A set $A$ is balanced if and only if $\alpha A \subseteq A$ for any scalar $\alpha \in [-1,1].$
conv$A = \{ \lambda a + (1-\lambda)b: a,b\in A, \lambda \in [0,1] \}.$
Show that if $A$ is a balanced subset of a vector space $V,$ then $\text{conv}(A)$ is balanced.
My attempt: Let $x \in \text{conv}(A)$ and $\lambda \in [-1,1].$ By the definition of $\text{conv}(A),$ there exists $\mu \in [0,1],$ $a,b\in A$ such that $x = \mu a + (1-\mu)b.$ It follows that $\lambda x = \lambda \mu a + \lambda (1-\mu) b.$ Since $\lambda \mu, \lambda (1-\mu) \in [-1,1],$ we have $\lambda x \in \text{conv}(A).$
Question: Where did I use the condition that $A$ is balanced?

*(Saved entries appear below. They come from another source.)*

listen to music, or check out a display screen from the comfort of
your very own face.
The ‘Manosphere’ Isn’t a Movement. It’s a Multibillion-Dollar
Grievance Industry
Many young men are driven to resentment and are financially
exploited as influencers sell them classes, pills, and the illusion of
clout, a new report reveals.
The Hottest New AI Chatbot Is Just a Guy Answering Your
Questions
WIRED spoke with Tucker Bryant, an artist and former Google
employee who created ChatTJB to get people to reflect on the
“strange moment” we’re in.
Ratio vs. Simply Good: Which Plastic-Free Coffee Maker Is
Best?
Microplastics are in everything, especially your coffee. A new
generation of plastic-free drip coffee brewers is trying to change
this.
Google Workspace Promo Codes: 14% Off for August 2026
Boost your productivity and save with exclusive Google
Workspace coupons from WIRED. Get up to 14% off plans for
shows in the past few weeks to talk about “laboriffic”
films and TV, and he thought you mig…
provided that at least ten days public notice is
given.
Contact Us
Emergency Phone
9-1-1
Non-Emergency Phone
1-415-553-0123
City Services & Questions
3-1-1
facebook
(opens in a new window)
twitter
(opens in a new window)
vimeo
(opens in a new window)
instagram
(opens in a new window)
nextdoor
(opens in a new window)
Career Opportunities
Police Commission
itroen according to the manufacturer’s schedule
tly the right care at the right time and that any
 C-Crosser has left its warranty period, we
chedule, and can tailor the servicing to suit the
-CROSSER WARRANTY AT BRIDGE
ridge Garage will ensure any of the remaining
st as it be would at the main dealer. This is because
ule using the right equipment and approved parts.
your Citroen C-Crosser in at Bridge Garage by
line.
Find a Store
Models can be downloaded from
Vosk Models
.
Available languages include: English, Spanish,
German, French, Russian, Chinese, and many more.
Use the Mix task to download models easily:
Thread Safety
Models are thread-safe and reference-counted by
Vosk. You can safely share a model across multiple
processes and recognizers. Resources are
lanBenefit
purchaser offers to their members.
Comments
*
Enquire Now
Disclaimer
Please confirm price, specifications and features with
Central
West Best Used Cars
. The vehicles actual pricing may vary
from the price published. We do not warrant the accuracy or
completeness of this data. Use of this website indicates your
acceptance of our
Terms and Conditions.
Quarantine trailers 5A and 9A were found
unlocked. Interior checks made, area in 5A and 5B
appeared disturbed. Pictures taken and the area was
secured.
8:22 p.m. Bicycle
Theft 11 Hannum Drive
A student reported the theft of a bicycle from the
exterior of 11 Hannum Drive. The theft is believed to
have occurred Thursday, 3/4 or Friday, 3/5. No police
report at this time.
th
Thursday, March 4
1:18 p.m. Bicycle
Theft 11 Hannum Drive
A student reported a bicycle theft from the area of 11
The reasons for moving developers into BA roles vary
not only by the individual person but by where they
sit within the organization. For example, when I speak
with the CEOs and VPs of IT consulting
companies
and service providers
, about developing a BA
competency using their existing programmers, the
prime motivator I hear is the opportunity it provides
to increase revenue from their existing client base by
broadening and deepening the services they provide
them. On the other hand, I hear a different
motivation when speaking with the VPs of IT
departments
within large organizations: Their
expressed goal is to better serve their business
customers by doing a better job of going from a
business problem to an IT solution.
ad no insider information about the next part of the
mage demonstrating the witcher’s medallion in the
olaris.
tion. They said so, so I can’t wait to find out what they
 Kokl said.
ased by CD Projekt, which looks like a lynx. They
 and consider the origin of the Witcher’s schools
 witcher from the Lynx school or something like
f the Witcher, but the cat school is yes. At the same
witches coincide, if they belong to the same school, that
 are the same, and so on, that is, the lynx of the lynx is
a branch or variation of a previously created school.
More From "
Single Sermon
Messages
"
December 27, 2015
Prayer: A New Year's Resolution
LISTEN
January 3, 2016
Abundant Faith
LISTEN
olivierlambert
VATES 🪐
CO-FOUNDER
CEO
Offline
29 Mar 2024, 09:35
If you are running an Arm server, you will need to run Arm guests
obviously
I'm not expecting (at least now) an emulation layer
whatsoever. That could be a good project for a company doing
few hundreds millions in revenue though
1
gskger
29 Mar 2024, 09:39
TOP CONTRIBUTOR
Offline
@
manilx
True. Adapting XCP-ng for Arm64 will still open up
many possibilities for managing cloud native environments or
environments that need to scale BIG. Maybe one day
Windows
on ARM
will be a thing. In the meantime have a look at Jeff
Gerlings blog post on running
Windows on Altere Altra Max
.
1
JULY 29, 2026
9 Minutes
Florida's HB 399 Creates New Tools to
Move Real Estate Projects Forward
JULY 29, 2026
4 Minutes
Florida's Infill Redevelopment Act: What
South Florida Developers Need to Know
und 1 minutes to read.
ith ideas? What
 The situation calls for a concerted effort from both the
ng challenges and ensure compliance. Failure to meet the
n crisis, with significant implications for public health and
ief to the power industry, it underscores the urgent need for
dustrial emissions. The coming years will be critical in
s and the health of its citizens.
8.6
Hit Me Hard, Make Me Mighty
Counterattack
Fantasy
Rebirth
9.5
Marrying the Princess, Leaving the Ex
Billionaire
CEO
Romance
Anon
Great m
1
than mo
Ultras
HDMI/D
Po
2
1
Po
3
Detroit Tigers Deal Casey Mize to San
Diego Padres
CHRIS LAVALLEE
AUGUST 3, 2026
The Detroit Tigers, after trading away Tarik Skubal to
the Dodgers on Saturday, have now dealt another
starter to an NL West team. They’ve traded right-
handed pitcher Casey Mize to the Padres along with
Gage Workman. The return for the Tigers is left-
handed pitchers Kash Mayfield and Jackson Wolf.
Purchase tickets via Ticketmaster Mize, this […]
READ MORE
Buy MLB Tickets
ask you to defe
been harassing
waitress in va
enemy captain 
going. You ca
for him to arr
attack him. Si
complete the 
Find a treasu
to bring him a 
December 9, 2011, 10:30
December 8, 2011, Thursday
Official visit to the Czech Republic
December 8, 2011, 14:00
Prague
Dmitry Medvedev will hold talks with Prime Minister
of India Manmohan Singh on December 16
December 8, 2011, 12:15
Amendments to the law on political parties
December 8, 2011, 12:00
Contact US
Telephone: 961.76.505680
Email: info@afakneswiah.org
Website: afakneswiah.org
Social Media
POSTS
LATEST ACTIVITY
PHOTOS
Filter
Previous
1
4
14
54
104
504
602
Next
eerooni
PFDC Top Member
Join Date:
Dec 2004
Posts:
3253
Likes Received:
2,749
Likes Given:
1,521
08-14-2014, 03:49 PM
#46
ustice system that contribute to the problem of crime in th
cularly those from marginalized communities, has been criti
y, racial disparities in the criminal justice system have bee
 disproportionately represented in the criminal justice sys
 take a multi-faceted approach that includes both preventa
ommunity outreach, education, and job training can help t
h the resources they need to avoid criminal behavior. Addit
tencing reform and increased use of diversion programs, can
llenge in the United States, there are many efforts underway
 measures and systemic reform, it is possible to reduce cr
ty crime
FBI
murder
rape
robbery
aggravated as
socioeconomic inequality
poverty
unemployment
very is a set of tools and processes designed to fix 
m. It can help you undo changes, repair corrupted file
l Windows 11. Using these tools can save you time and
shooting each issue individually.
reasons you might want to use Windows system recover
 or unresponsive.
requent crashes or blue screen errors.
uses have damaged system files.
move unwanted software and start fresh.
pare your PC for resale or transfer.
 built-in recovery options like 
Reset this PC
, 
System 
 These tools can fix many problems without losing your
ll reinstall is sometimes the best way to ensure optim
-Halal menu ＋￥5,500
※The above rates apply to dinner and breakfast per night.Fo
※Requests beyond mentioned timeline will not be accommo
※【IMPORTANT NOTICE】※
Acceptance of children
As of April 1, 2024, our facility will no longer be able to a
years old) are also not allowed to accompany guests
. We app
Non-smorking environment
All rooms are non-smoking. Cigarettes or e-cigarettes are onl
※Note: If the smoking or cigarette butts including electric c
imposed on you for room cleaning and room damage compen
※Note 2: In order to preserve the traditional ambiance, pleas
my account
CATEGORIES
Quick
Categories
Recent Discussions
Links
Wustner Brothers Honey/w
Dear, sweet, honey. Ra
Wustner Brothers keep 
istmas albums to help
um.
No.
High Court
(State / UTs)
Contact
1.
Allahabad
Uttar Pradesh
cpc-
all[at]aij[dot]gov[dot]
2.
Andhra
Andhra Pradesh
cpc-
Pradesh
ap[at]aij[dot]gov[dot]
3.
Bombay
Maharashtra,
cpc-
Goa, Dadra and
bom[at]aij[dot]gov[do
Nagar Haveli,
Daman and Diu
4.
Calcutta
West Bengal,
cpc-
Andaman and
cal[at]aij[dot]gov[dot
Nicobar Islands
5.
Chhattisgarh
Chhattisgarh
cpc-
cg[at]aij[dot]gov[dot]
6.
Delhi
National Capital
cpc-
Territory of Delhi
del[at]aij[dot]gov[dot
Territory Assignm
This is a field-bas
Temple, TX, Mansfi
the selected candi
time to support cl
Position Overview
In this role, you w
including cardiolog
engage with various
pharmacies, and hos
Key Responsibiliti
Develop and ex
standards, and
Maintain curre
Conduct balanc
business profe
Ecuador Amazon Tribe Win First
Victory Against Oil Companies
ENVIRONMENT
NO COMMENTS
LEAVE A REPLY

Let $x\in $Conv$A.$ Then there are $a,b\in A$ such that $x=ta+(1-t)b$ for $0\le t\le 1.$
If $-1\le \lambda\le 1$ we have then $\lambda x=t\lambda a+(1-t)\lambda b.$
But $A$ is balanced so $\lambda a,\lambda b\in A,\ $ which implies that $\lambda x\in $Conv$A$ and so Conv$A$ is balanced.